**TASK DETAILS**. Reproduce the rows between the line containing "Is it true that SOG equals 9.2 at 1426?" and the line containing "What is the", inclusive, swapping "lowest" for "smallest" and leaving everything else unchanged.

DATA SUPPLIED: Begin

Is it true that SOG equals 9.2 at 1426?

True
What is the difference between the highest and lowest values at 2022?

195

DATA SUPPLIED: End
DATA SUPPLIED: Begin

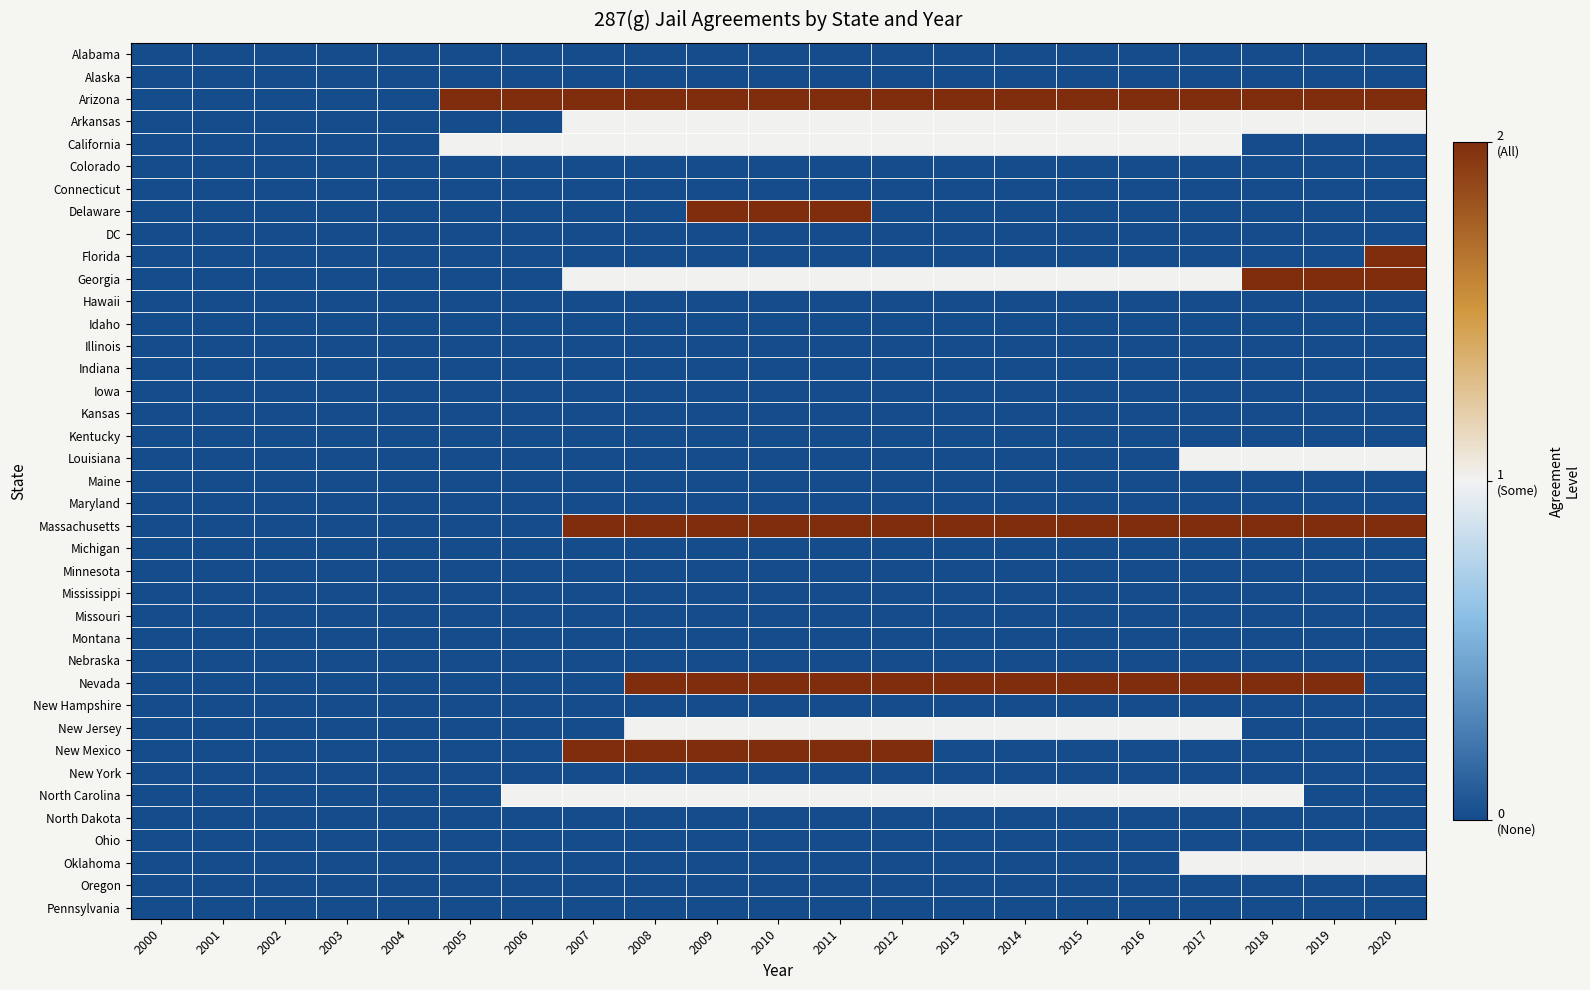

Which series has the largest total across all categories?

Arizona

DATA SUPPLIED: End
DATA SUPPLIED: Begin

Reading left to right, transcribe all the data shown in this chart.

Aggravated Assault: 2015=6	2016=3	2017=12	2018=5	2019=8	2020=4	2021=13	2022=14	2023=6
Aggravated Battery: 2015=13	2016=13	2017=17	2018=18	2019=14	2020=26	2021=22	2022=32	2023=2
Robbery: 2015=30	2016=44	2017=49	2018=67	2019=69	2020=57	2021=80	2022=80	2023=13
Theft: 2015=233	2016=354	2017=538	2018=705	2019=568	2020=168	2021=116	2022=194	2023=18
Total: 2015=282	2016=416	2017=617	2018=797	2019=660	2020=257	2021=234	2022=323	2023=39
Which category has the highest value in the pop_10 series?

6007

DATA SUPPLIED: End

**FINISHED TASK**.
Is it true that SOG equals 9.2 at 1426?

True
What is the difference between the highest and smallest values at 2022?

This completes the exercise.